October 1-11, 2009
 

 

Red Dirt Rangers

Sitting right in the middle of the country, with music from the rest of the USA swirling through it from all sides, Oklahoma has understandably been the source of several influential pop-music movements. Invariably, those styles can be traced not just to a city, but to a specific place within that city – as well as to an act that sums up what it’s all about.

             

Like the others, Red Dirt music grew up in a specific place in a specific town. The town is Stillwater, home of Oklahoma State University. The place was a two-story, five-bedroom, funky old place called the Farm  -- for two decades the epicenter of what would come to be called the Red Dirt scene.

             

The act that represents Red Dirt? You couldn’t do any better than the Red Dirt Rangers, who’ve been carrying the banner for Red Dirt music since the late 1980s. And years before the band existed, Ben Han, John Cooper, and Brad Piccolo became an integral part of the Farm’s musical brotherhood. Out of this setting came the music.

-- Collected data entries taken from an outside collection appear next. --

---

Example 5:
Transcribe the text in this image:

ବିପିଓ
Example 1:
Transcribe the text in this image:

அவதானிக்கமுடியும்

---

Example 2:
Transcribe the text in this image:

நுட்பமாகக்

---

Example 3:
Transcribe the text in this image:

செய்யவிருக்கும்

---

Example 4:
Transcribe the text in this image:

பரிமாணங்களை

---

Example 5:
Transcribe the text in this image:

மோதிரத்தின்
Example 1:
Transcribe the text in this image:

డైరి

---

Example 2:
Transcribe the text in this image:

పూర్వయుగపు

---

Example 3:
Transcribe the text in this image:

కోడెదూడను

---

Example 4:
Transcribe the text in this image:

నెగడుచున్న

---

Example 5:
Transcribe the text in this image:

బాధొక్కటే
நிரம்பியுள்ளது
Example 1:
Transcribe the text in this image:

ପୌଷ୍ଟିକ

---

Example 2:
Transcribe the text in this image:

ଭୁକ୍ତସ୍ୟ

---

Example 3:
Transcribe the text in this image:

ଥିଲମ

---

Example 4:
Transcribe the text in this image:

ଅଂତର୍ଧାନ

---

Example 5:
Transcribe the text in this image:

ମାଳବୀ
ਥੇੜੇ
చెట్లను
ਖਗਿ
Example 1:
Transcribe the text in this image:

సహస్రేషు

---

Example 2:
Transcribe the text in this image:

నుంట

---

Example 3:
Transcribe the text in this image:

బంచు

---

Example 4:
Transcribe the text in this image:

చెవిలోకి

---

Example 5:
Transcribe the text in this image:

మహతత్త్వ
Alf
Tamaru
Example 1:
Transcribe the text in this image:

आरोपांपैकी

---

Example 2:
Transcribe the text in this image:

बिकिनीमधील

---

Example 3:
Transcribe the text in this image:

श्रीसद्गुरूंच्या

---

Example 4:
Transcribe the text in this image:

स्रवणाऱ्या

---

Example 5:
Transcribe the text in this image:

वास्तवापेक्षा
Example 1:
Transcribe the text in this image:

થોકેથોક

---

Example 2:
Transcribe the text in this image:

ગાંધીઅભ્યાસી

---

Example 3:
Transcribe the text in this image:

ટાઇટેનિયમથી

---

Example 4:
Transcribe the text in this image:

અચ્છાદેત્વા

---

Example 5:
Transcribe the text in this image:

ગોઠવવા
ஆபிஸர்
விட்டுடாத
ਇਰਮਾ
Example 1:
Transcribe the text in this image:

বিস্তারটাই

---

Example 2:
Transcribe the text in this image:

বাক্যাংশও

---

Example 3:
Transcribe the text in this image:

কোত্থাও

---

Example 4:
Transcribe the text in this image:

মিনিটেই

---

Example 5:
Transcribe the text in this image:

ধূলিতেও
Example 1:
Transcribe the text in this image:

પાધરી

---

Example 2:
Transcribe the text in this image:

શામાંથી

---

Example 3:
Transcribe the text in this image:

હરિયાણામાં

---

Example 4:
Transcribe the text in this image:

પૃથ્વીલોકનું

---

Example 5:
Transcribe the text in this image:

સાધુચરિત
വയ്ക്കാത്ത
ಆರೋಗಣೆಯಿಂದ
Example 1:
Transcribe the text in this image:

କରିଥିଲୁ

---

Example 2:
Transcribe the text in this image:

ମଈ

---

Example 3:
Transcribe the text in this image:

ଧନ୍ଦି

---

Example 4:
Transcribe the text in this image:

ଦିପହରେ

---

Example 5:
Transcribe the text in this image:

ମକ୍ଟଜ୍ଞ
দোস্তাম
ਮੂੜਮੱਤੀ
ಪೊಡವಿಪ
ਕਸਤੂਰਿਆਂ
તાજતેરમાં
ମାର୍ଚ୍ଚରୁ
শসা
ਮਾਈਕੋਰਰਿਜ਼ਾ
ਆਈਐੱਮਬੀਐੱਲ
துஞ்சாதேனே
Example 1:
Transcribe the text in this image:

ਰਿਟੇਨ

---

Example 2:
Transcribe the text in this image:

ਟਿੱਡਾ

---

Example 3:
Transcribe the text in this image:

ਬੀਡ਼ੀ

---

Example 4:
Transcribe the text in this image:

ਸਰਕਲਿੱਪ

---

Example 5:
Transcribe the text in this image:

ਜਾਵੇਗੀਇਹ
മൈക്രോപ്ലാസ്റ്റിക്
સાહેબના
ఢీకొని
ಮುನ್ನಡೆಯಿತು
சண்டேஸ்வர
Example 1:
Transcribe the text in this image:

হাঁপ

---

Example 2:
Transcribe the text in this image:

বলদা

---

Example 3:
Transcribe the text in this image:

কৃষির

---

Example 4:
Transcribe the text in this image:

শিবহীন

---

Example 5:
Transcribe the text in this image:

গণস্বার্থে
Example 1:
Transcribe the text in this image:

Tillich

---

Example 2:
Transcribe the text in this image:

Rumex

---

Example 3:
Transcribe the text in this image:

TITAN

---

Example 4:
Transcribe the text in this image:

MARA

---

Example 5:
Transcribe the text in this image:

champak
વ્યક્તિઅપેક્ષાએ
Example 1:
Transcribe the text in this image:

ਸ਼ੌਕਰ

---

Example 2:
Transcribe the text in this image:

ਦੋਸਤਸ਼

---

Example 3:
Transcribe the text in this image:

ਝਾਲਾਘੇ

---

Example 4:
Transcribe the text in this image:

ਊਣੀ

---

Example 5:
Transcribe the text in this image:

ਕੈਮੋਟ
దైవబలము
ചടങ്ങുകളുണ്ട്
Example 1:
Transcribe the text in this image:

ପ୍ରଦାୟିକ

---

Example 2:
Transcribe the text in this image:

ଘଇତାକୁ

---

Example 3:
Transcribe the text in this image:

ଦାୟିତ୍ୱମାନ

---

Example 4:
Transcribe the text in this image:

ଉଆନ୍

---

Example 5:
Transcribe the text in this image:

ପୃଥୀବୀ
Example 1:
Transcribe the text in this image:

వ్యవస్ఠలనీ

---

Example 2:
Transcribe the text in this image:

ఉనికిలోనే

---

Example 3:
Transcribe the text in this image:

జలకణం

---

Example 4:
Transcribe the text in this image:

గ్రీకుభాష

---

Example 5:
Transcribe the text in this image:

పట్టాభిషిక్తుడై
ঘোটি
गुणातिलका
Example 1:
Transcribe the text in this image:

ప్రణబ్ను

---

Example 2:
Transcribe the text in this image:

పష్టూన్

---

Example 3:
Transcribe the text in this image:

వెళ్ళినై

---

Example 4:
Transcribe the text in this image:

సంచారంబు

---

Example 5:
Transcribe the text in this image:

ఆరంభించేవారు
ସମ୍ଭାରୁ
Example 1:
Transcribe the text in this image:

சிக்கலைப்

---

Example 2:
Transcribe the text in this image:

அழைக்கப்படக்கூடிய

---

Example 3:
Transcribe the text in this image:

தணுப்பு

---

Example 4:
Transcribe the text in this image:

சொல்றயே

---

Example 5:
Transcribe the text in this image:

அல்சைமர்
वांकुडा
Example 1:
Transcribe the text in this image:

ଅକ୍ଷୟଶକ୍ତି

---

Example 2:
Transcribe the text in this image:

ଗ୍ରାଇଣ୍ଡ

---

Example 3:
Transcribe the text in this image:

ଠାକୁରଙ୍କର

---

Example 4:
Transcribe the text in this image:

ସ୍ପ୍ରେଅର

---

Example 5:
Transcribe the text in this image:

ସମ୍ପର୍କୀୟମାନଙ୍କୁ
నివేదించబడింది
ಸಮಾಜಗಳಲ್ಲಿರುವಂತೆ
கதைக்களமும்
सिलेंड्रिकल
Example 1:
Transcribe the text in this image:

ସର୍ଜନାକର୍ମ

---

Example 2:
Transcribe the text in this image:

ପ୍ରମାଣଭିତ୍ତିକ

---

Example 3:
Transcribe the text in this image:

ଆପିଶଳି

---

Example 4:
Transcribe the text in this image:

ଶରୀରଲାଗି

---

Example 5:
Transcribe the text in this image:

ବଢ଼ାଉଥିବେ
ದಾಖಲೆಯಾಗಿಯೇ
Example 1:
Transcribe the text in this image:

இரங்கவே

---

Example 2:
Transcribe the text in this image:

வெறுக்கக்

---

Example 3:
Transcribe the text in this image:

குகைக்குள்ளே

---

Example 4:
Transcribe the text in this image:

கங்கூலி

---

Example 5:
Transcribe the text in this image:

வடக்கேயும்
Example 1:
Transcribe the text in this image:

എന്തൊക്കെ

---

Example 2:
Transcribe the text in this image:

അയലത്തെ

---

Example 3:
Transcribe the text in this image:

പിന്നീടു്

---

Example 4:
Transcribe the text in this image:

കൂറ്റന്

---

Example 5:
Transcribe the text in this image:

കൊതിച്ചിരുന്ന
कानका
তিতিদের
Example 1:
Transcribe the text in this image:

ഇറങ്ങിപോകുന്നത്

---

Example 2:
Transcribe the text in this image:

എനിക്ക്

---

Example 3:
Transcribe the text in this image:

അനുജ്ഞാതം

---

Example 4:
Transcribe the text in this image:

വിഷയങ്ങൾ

The physical structure burned down in 2003. But the attitude prevails in not only every Red Dirt Rangers show and song, but also in the acclaimed new disc Ranger Motel – produced by Red Dirt godfather Steve Ripley at Tulsa’s legendary Church Studio -- which finds the band consistently conjuring up the spirit of the Farm and Stillwater.

             

Rounding out the Ranger’s lineup are Jimmy Karstein, Randy Crouch and Don Morris.